**Brief:** Reproduce every line of text from the extracted listing word for word, leaving out the picture.

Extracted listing

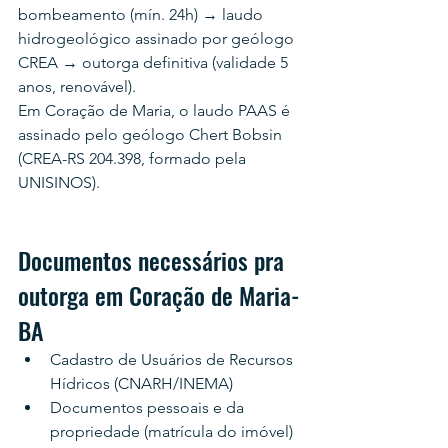
bombeamento (mín. 24h) → laudo 
hidrogeológico assinado por geólogo 
CREA → outorga definitiva (validade 5 
anos, renovável).
Em Coração de Maria, o laudo PAAS é 
assinado pelo geólogo Chert Bobsin 
(CREA-RS 204.398, formado pela 
UNISINOS).
Documentos necessários pra 
outorga em Coração de Maria-
BA
Cadastro de Usuários de Recursos 
Hídricos (CNARH/INEMA)
Documentos pessoais e da 
propriedade (matrícula do imóvel)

**Solution to this problem:**
bombeamento (mín. 24h) → laudo 
hidrogeológico assinado por geólogo 
CREA → outorga definitiva (validade 5 
anos, renovável).
Em Coração de Maria, o laudo PAAS é 
assinado pelo geólogo Chert Bobsin 
(CREA-RS 204.398, formado pela 
UNISINOS).
Documentos necessários pra 
outorga em Coração de Maria-
BA
Cadastro de Usuários de Recursos 
Hídricos (CNARH/INEMA)
Documentos pessoais e da 
propriedade (matrícula do imóvel)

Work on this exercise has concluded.